His successor at Leicester pointed out that he was not only an exceptional academic biochemist, but was, unusually, in British terms “medically qualified, and in his earlier days of clinical practice in America had witnessed first hand the amazing curative properties of antibiotics.
“Given his profound earlier experiences it was perhaps not surprising that Bill Shaw dedicated much of his scientific career to understanding the molecular basis of antimicrobial resistance and the rational design of new antimicrobial agents”.
One of his star students added an apt footnote, saying that that Dr. Shaw’s research was way “ahead of his time. His passion was for understanding antibiotic resistance in bacteria, which was not then recognized as a major biomedical problem. Today you read about little else in the mainstream science media.”
His gentle humility left his considerable accomplishments relatively unheralded in his own country.
An American friend nonetheless wrote what should be Dr. Shaw’s epitaph: “He was a real apotheosis of clinical medicine who transcended its horizons and became a significant player in the world of its parent discipline, dedicated to tirelessly pushing the frontiers of molecular biochemistry.”

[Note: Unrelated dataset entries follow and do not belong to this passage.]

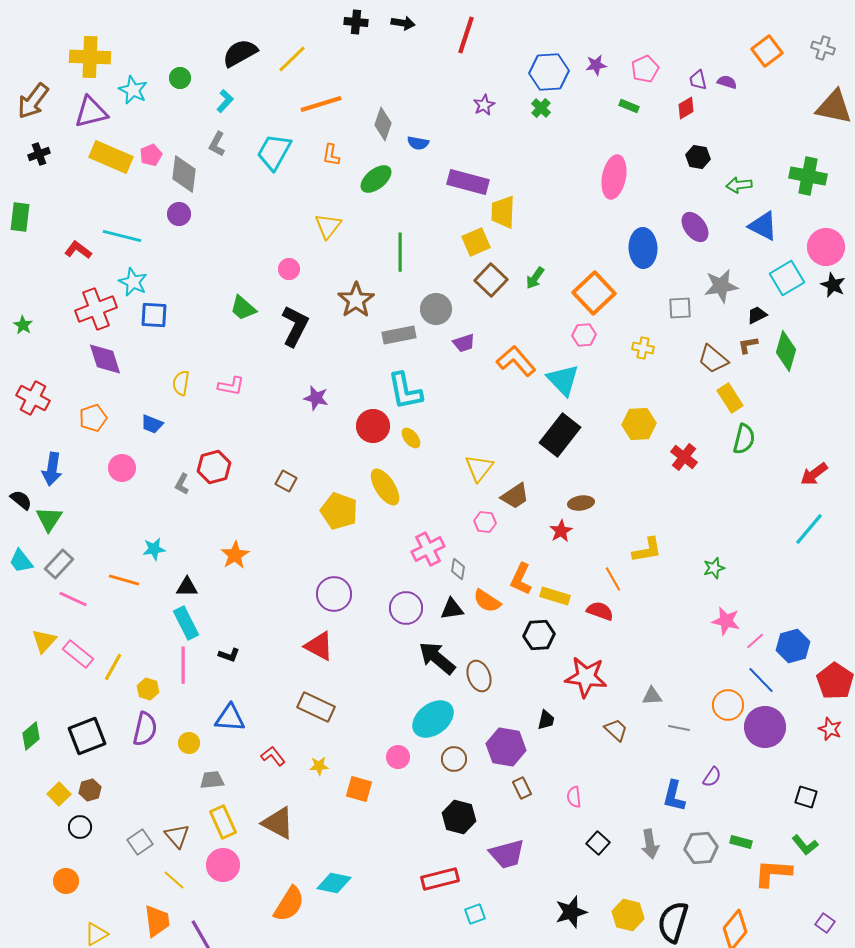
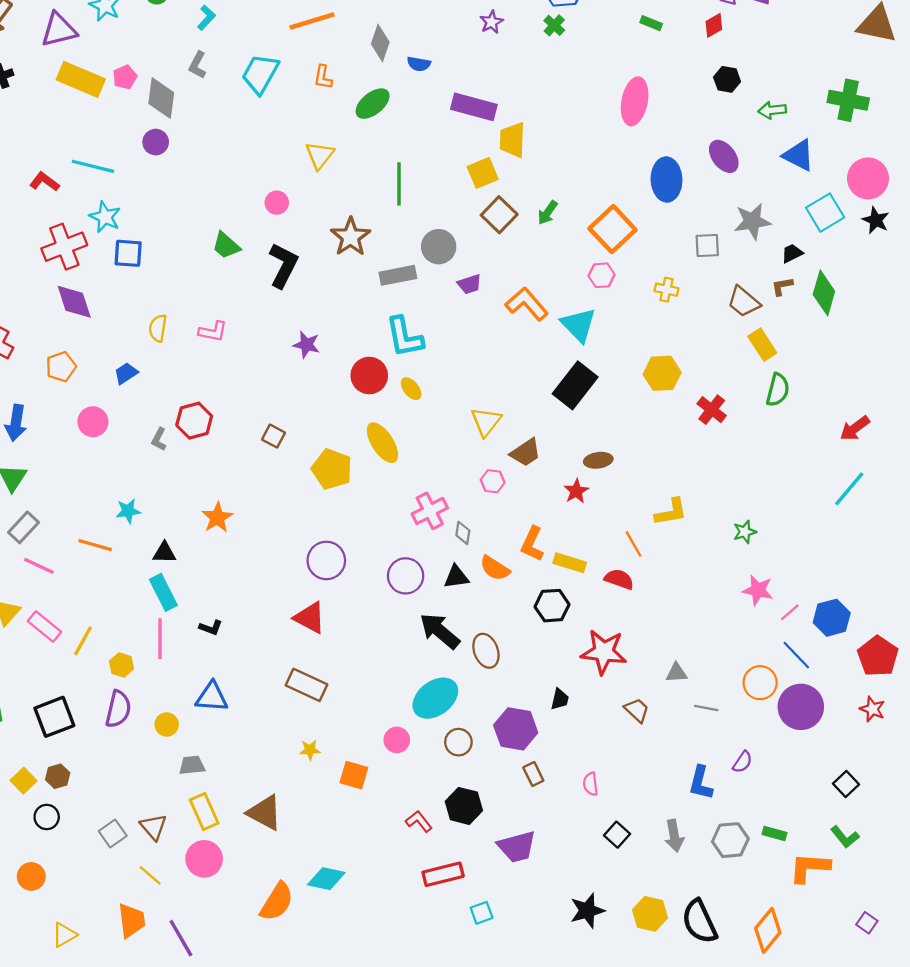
blue trapezoid: (152, 424) -> (126, 373), turned 125
red L-shape: (273, 756) -> (419, 821), moved
black square: (806, 797) -> (846, 784), turned 30
black semicircle: (673, 922) -> (700, 922), turned -42

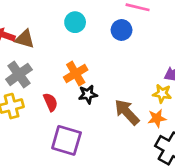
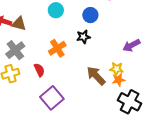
black star: (88, 94) -> (83, 37), moved
yellow star: (162, 94) -> (116, 69), moved
purple square: (66, 140) -> (52, 98), turned 35

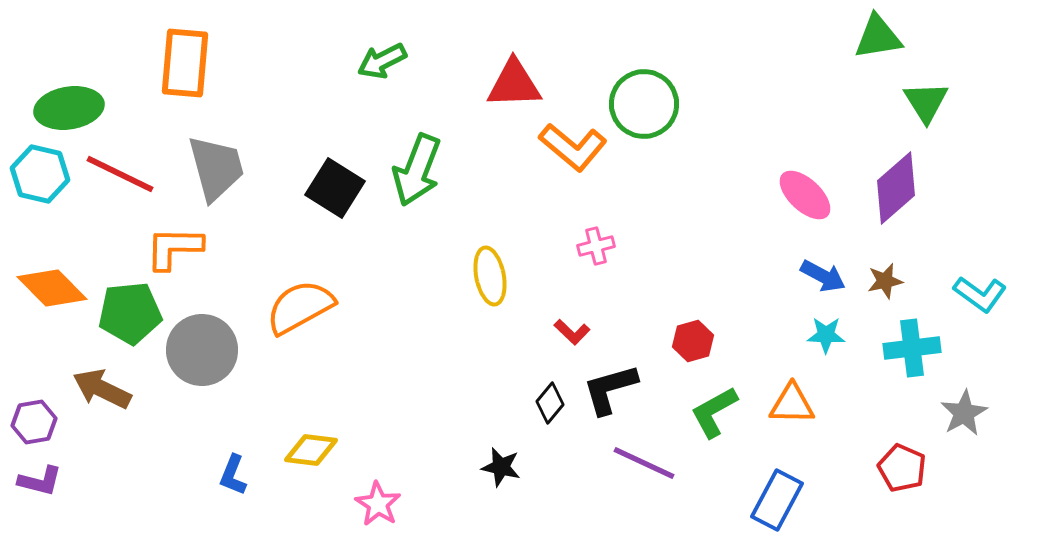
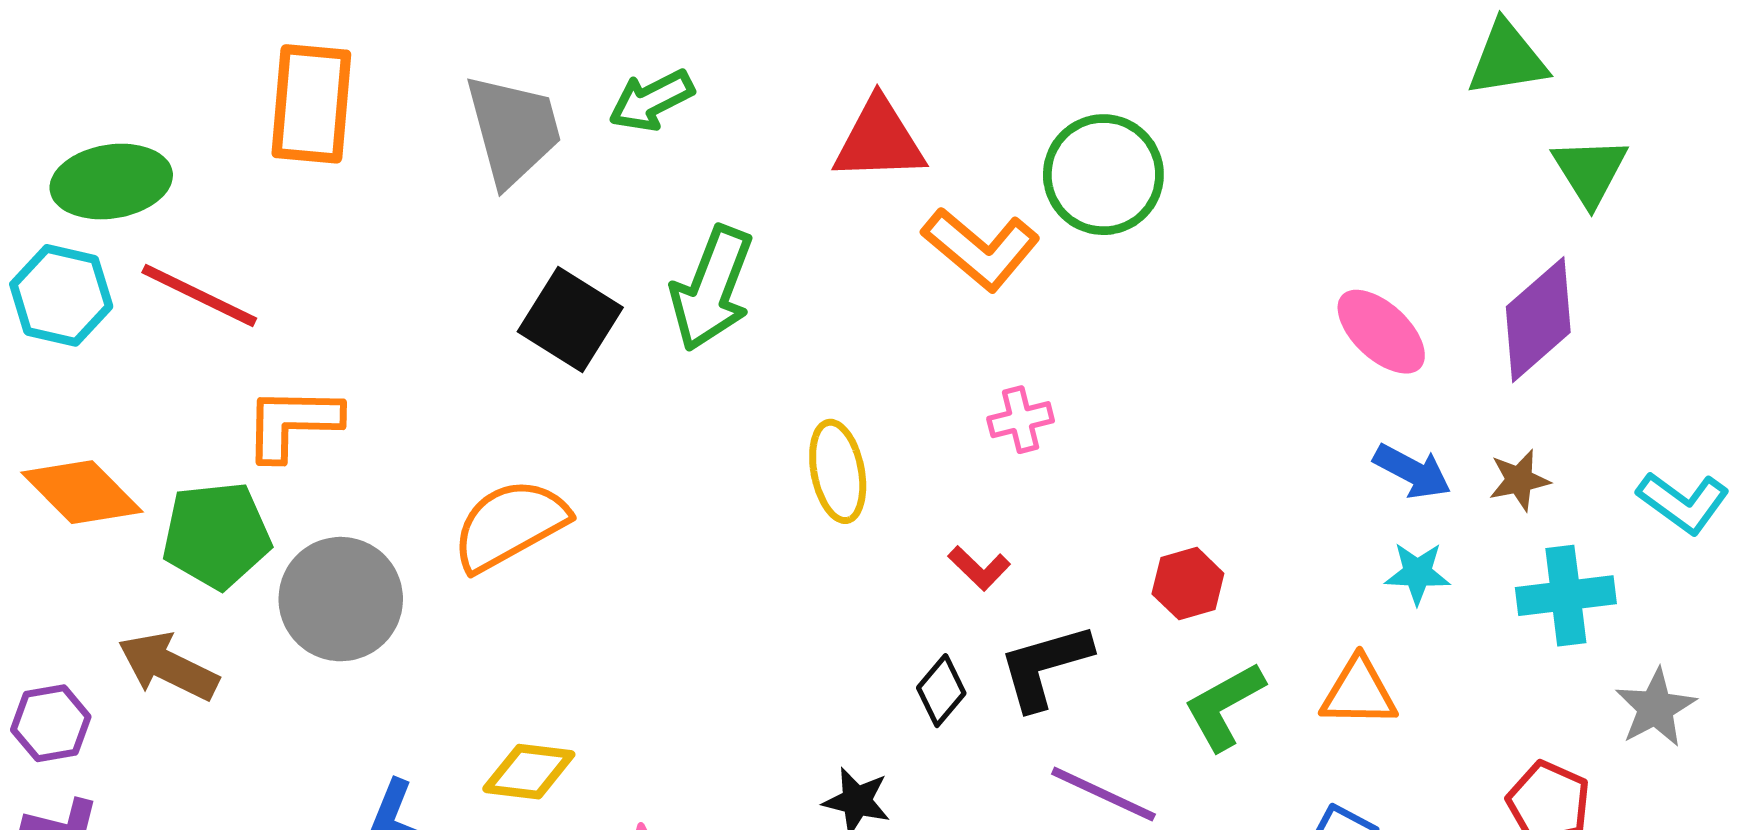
gray trapezoid: (216, 168) -> (513, 130), moved

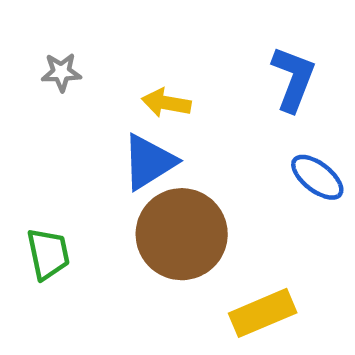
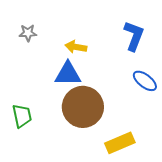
blue triangle: (149, 162) -> (68, 74), turned 32

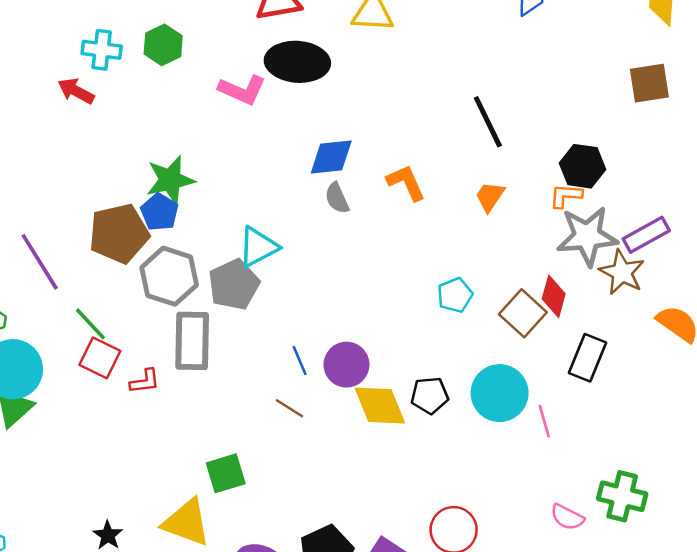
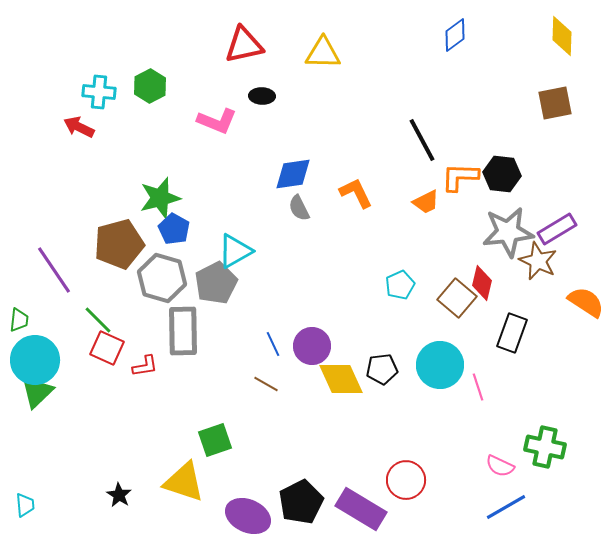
black ellipse: (297, 62) -> (262, 96), size x0.5
orange trapezoid: (490, 196) -> (426, 202), turned -148
orange L-shape: (566, 196) -> (460, 177), moved, size x1.4
blue pentagon: (159, 212) -> (174, 229), moved

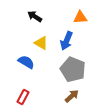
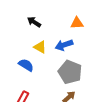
blue arrow: (67, 41) -> (64, 45), turned 48

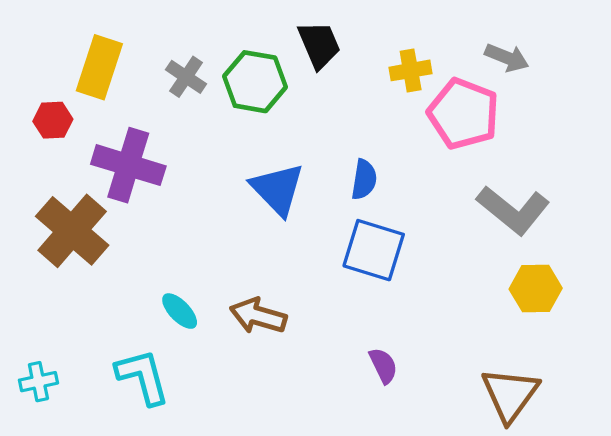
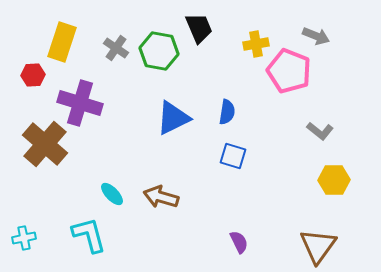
blue triangle: (277, 189) -> (173, 118), turned 48
gray L-shape: (513, 210) -> (320, 131), size x0.6
blue square: (374, 250) -> (233, 156), size x0.7
purple semicircle: (383, 366) -> (239, 242), moved

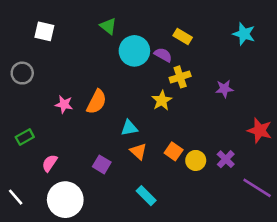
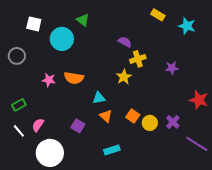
yellow rectangle: (183, 37) -> (158, 15), moved
cyan circle: (134, 51) -> (62, 39), moved
orange semicircle: (97, 102) -> (74, 78), turned 72
cyan rectangle: (146, 196) -> (112, 150), turned -63
white line: (16, 197) -> (19, 131), moved

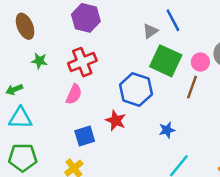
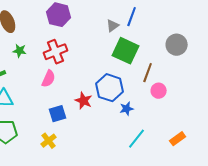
blue line: (173, 20) -> (132, 17), turned 48
pink circle: (200, 62) -> (159, 91), moved
blue hexagon: (136, 89) -> (110, 88), moved

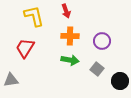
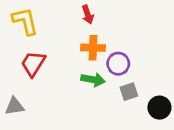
yellow L-shape: (34, 16) -> (25, 21), moved
purple circle: (102, 41) -> (118, 64), moved
gray square: (97, 69) -> (129, 92), turned 32

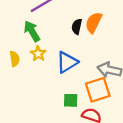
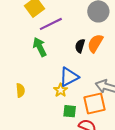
yellow star: (38, 54) -> (61, 90), moved
yellow semicircle: (15, 59) -> (20, 90), moved

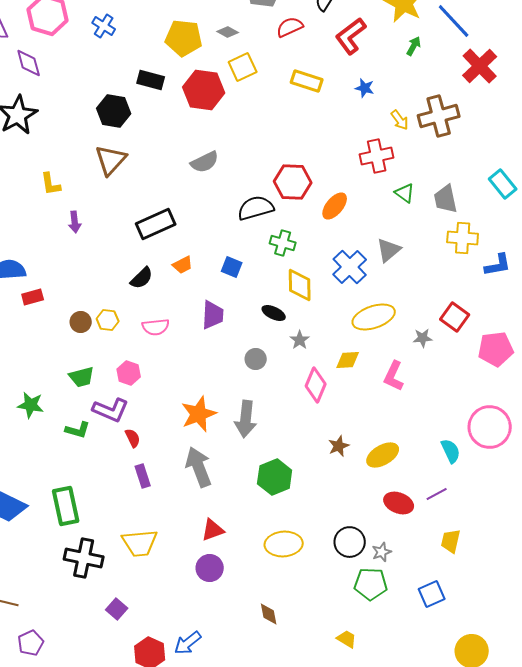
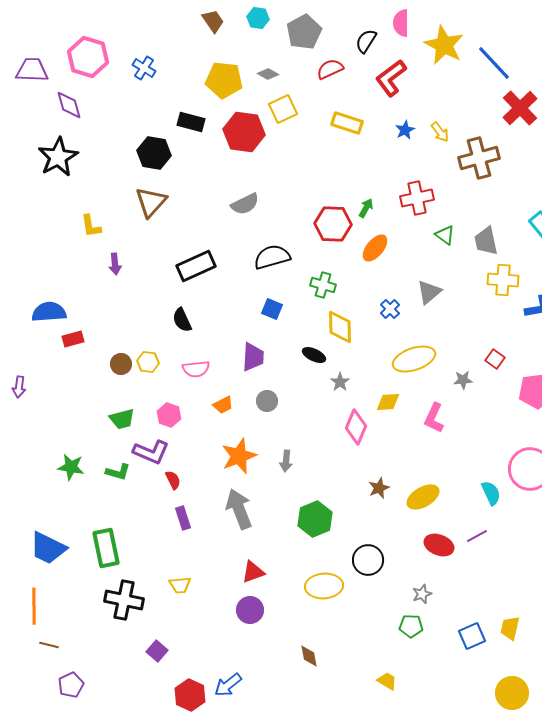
green arrow: (414, 46) -> (366, 208), moved
blue star: (365, 88) -> (405, 130), turned 30
yellow arrow: (400, 120) -> (440, 132), moved
black semicircle: (256, 208) -> (272, 257), moved
orange trapezoid: (183, 265) -> (223, 405), moved
blue cross: (350, 267) -> (390, 309), size x0.6
black semicircle: (142, 278) -> (182, 320), turned 110
red square: (455, 317) -> (495, 359), size x0.7
gray circle: (256, 359) -> (267, 401), moved
green star: (31, 405) -> (71, 467), moved
gray arrow: (246, 419) -> (286, 461), size x0.6
yellow trapezoid: (451, 541) -> (510, 628), moved
black circle: (350, 542) -> (368, 560), moved
yellow trapezoid: (140, 543) -> (180, 585), size x0.6
green pentagon: (371, 584) -> (411, 626), size x0.7

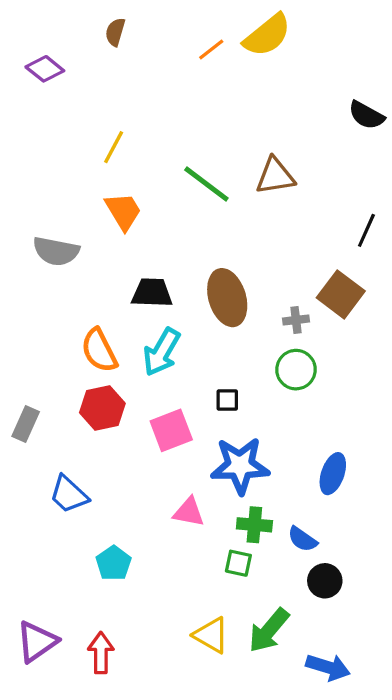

Dr. Shaw is survived by a younger brother, Dr. John A. Shaw, of Chevy Chase, Maryland; two sisters/cousins Susanne Vare Hulme and Mary Read “Mimi” Hulme O’Malley of Newtown Square, Pennsylvania; two cousins, Maj. Gen. (ret’d) O.L. Peacock of Cashiers, N.C, and Ida May Peacock Terry of Vero Beach, Fla. Five children; Lisa M. Shaw of Barcelona, Spain; William Scott Shaw, and Thomas Vare Shaw of Alexandria, Virginia; Katherine Shaw Patterson of Brookline, Massachusetts, and Joanna Shaw of Leicester, England, and nine grandchildren.
His marriages each ended in divorce.
A memorial service will be held in Chevy Chase, MD in late September, and his ashes scattered by his family on the waters of his beloved Penobscot Bay in Maine with the coming of spring.